Fueron a la cena para contentar a los anfitriones. El señor de
la casa había pescado un buen lote de fanecas y los había convidado a dar buena
cuenta de ellas. No era un pescado por el que uno daría la vida, ciertamente,
pero estaban al tanto de las buenas artes culinarias de la señora. Y así fue,
en efecto. Los había rebozado con una harina especial que dotaba a los peces
fritos de una tiesura que permitía a los comensales cogerlos con la mano como
si de un pastel se tratara. Estaban además completamente secos, sin rastro de
aceite. En vez de los típicos cachelos, habían servido las patatas enteras y
sin quitarles la piel. Pero antes no habían faltado los magníficos patés marca
de la casa. Y de una bodega tan bien nutrida como la que tenían los anfitriones
habían venido los mejores vinos que cabía esperar.
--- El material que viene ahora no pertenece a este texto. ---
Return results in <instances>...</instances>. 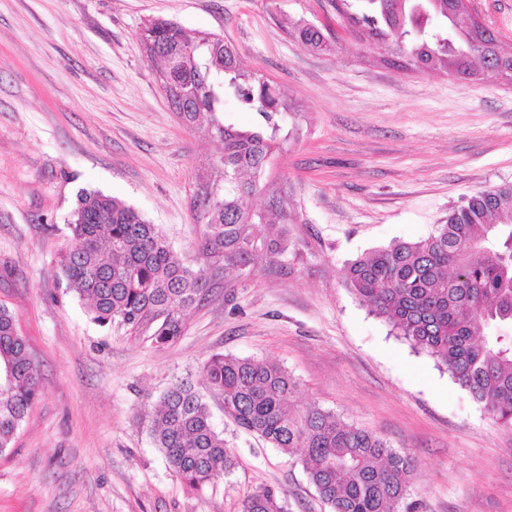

A este respecto todo rodó
estupendamente.
La conversación discurrió por los temas
habituales de los que hablaban siempre que se reunían. Se alababa la comida, el
vino, etc. Esta vez, además, las invitadas elogiaron mucho los manteles
individuales que había ganchillado la señora. “Cada uno tiene un punto
distinto”, dijo. Todos quisieron comprobarlo y se fijaron en que el suyo era
distinto de todos los demás. Por lo demás, el cazador volvió a hablar de
jabalíes, el veterinario de sus operaciones quirúrgicas y así uno tras otro.
Nada fue excitante ni especialmente divertido pero tampoco nadie esperaba que
lo fuera. Todos se sintieron cómodos y esto fue más que suficiente.